Data in this exercise START

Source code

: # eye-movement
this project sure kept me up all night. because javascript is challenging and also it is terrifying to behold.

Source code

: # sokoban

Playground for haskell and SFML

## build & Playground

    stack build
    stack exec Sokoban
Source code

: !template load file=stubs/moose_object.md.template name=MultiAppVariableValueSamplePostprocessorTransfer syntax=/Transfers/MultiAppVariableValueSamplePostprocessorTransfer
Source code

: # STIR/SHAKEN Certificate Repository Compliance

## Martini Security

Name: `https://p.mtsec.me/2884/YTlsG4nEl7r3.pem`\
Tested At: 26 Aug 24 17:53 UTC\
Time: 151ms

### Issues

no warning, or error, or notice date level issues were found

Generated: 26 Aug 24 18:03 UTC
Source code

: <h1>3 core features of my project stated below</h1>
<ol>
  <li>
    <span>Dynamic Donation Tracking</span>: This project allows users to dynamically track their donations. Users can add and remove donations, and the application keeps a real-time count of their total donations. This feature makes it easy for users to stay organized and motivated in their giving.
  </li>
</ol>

Data in this exercise END

> _Required action_
Retype the lines above, from the line containing "project stated below</h1>" through the last line of the rows, with both ends included.

> _Answer area_
: <h1>3 core features of my project stated below</h1>
<ol>
  <li>
    <span>Dynamic Donation Tracking</span>: This project allows users to dynamically track their donations. Users can add and remove donations, and the application keeps a real-time count of their total donations. This feature makes it easy for users to stay organized and motivated in their giving.
  </li>
</ol>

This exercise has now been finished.